1939  With the German invasion of Poland, World War II begins in Europe.

The Central Labor Council, Stevens Point, passes a resolution against weakening the Neutrality act that bans the export of munitions to countries at war.

Portage County is the state’s leading producer of potatoes and annual rye.

Wood County dams Four Mile Creek to create Lake Wazeecha with water from southern Portage County.

Stevens Point passes an ordinance limiting the number of taverns in the city to 39, about one for every 900 residents.

1940  County population: 35,800. ‘The county has 2,869 farms, the smallest number since the 1890s; value of farms has declined 50% since 1920. 

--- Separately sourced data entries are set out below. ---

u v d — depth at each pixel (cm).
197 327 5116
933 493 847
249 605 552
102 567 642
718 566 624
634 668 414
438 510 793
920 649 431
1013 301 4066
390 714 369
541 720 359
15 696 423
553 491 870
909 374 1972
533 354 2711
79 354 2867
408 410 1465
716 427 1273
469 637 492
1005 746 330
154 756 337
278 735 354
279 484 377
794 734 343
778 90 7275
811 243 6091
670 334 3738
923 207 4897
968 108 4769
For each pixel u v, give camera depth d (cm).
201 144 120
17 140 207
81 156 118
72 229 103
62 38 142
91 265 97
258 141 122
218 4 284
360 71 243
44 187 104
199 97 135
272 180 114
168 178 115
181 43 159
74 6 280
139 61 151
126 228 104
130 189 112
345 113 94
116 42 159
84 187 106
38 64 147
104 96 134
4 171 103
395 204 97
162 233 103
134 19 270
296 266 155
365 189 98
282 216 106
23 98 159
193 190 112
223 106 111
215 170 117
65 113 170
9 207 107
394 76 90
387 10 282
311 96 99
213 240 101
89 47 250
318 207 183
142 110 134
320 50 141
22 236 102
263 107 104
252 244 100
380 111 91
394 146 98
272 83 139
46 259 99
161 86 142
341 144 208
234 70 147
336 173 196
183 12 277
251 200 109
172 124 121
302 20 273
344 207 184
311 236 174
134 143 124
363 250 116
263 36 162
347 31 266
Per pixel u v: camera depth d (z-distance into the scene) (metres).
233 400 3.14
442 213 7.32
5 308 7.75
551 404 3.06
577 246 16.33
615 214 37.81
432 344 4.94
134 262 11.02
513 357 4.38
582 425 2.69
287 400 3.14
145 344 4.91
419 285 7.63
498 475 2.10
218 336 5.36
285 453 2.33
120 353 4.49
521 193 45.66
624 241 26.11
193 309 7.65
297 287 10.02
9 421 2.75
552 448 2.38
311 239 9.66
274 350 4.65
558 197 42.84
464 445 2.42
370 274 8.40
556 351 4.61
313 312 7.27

Radio station WFHR begins broadcasting.

Work begins on the DuBay dam and power station.

1941 At Stevens Point, the landmark Bruce Hotel is razed and the city receives a federal grant to build a new airport northeast of the city.

Eighty-two teachers petition the Stevens Point school board to end the 10% pay cut they have been working under since 1932.

After the Japanese attack on American bases in the Pacific, the United States enters World War II.

1942  Portage County has the highest percentage of draft-age farm men in the military of any county in Wisconsin.

Year-round daylight saving time begins; county schools open on Saturday so children can work on farms in spring and fall; the manufacture of new civilian autos is banned; rationing begins, Portage County is allotted 17 auto tires, 44 heavy truck tires.

The state legislature enacts the “Callahan consolidation law,” to encourage the closing and merger of small rural school districts; school district reorganization begins.

The new Stevens Point Airport is dedicated, with Lucille Gauthier honored to make the first landing.

1943  The Four Wheel Drive truck company leases the new county highway garage to assemble heavy duty trucks for the United States Marines.

A naval and army pilot training school begins at Central State College, Stevens Point with flight school at the new city airport.

1944  Portage County raises over $8 million in war bond drives.

School district reorganization continues: the Towns of Dewey, Grant and Eau Pleine organize township districts and reduce the number of schools in their borders.

1945  World War II ends: over 3,500 county men and sixty-three women served; 120 men died in service.

The movie version of the novel, “Our Vines Have Tender Grapes,” is screened; it is based on reminiscenses of life in New Hope and stars Margaret O’Brien and Edward G. Robinson; screenplay by soon to be blacklisted author Dalton Trumbo.

1946  The Soo Line abandons the “P” line from Stevens Point to Portage.

A. E. Padags attempts to launch “North Central Airlines” at Stevens Point; dubbed “The Indian Trail Route,” the airline makes only one promotional flight to Milwaukee.

School district reorganization continues: the town of Plover organizes a township district and reduces the number of schools there.

1947  After choosing not to retain the name McDill, voters incorporate the village of Whiting.

Irwin Denkmann founds Junction City’s first and only newspaper, the Community Press.

The Green Bay and Western discontinues passenger service in the county, but landing lights are installed to facilitate night service at the Stevens Point airport.

Obeying a new state mandate, the county board creates a county school committee to supervise reorganization of school districts.

1948  Responding to the post-war shortage, Stevens Point builders complete $761,570 worth of new housing.

The county school committee’s first consolidated school system is established when 16 local districts are merged to form the Tomorrow River School District at Amherst; a few months later, six local districts merge to form the Rosholt School District.

Senator Joseph McCarthy visits the county for Armistice Day events.

Evans Radio Corp. launches radio station WSPT.

The Rosholt high school is destroyed by fire; loss estimated at $35,000.

1949  Wisconsin Central Airlines begins the first scheduled airline service to Stevens Point.

The county’s first parking meters are installed at Stevens Point.

The Stevens Point Common Council votes to begin fluoridation of the water system.

School reorganizations continue with 6 local districts merged into the Almond School District.

Four of five county farmers are exclusively dairy farmers while three of every one hundred are exclusively potato growers.